1997); United States v. Sayetsitty, 107 F.3d 1405 (9th Cir. 1997); United States v. Leos-Quijada, 107 F.3d 786 (10th Cir. 1997); United States v. Estates, 105 F.3d 1565 (8th Cir.), cert. denied (6 October 1997) (No. 96-9541); United States v. Pipola, 83 F.3d 556 (2d Cir.), cert. denied, __ U.S. __, 117 pp.

183, 136 L.Ed.2d 122 (1996); United States v. Kinn, 83 F.3d 83 (4th Cir. 1996); United States v. Lucas, 67 F.3d 956, 959 (D.C. Cir. 1995); United States v. Spinney, 65 F.3d 231 (1. cir. 1995); United States v. Spears, 49 F.3d 1136 (6th Cir. 1995).
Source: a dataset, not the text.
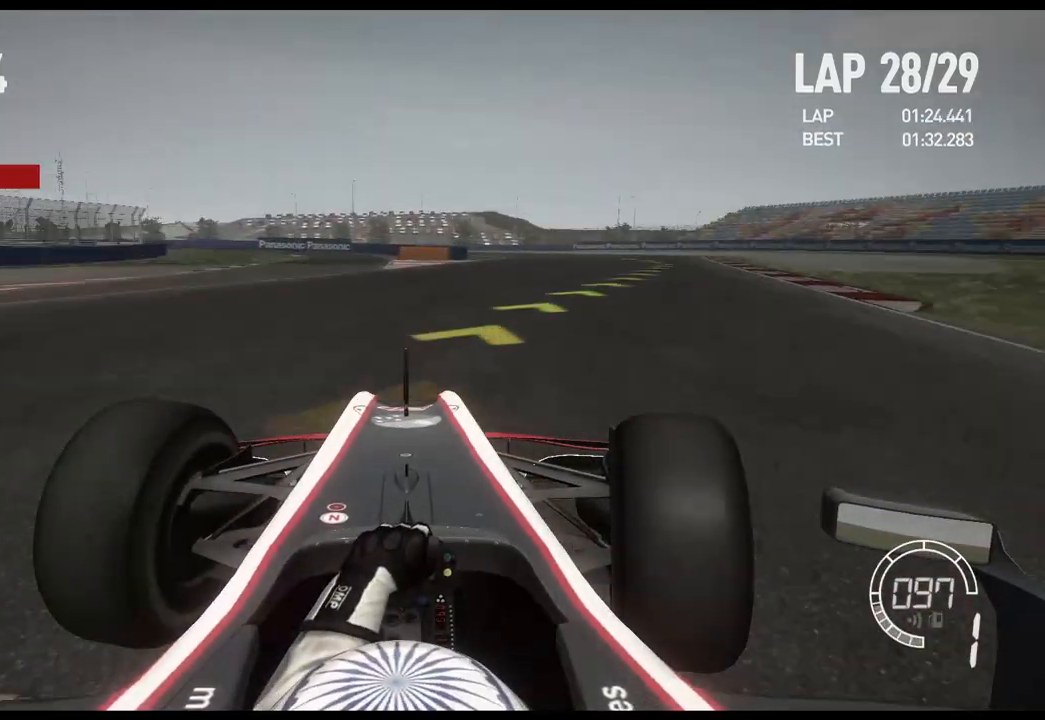
{"buttons": ["R2"], "left_stick": "right", "right_stick": "center", "events": []}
1) Actual causation: It must be proved that the event would not have occurred « without » the defendant`s action. The action must be a cause sine qua non (« cause without which ») of the event. A test sometimes called a « but for » test. The elements necessary to convict under the theory of complicity are 1. that the accused had a concrete intention to facilitate the commission of one crime by another; (2) Legal causation: The defendant`s action must be an operational and substantial cause of consequence. His act does not necessarily have to be the sole cause, but must make a substantial and non-trivial (de minimis non curat lex) contribution to the result. For example, if a doctor takes a blood sample from a patient who has been stabbed and dies, the blood sample will weaken the patient, but the physician`s role in the patient`s death is minimal and causally insignificant. Whatever criteria of causation exist or prevail in a particular case, a prosecutor must establish beyond doubt all the elements of a crime. This standard is at least legal certainty. It is difficult to determine causality when two people perform different actions at different times and each of their actions could have caused the damage at the time of the damage.
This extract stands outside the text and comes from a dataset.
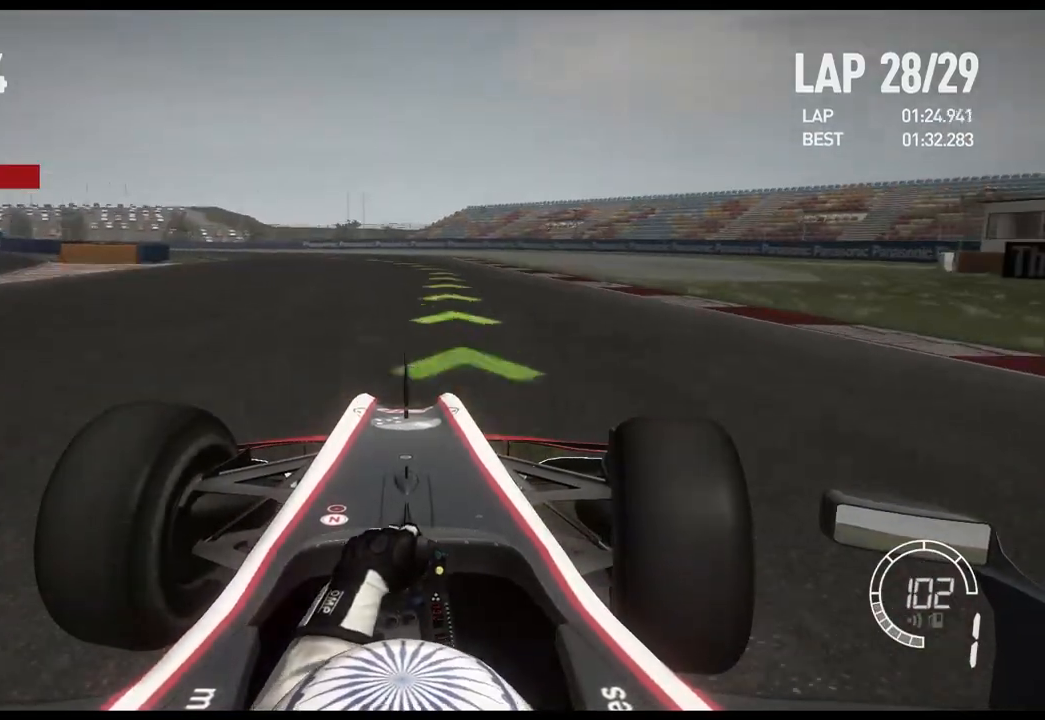
{"buttons": ["R2"], "left_stick": "left", "right_stick": "center", "events": [[217, "left_stick", "center"], [317, "left_stick", "left"]]}
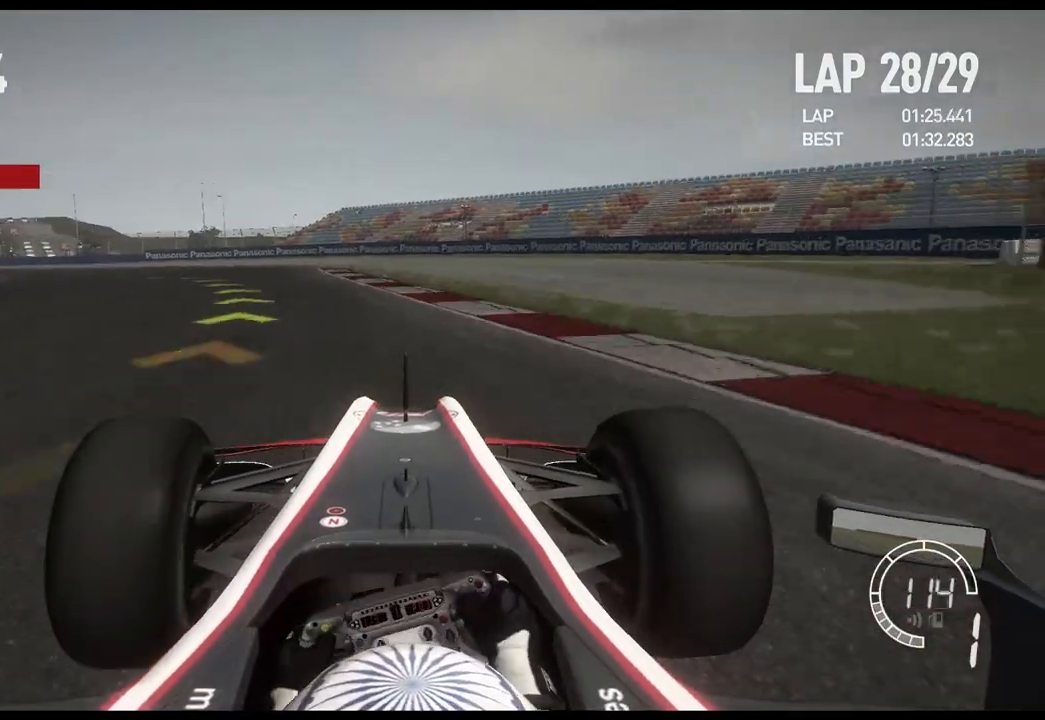
{"buttons": ["R2"], "left_stick": "left", "right_stick": "center", "events": [[217, "A", "down"], [267, "A", "up"]]}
The two actions of the two different persons simultaneously constitute sufficient causes in the context of the « but for » criterion. Since there are two different persons who could have « caused » the harm after the « but for » test, but only one of the two persons actually caused the damage, the « but for » test cannot establish causation. The relationship between an action and the consequences it entails. This is one of the elements that must be proven before a defendant can be convicted of a crime when the effect of the act falls within the definition of the crime (e.g., murder). Irrespective of the other causes which may have led to the emergence of the actus reus, it must be shown that the defendant`s conduct contributed significantly to the actus reus. In R v White [1910] 2 KB 124, White gave poison to his deceased mother. However, medical evidence proved that the mother had died of a heart attack and that the poison was in no way related to death. The defendant`s conduct therefore did not contribute in any way to the resulting death. Causation is a question of both (1) facts and (2) law, and in both cases it is a question for the jury to decide:(1) Causation of facts: It must be proved that the event would not have occurred « without » the act of the accused.

The action must be a cause sine qua non (« cause without which ») of the event. a test sometimes called the « but for » test.2) Legal cause: The defendant`s action must be a concrete and substantial cause of the result. His act does not necessarily have to be the sole cause, but must make a substantial and non-trivial (de minimis non curat lex) contribution to the result. For example, if a doctor takes a blood sample from a patient who has been stabbed and dies, the blood sample will weaken the patient, but the physician`s role in the patient`s death is minimal and causally insignificant. Sometimes a new act or event (novus actus (or nova causa) intervenes) can break the legal chain of causality and relieve the defendant of liability.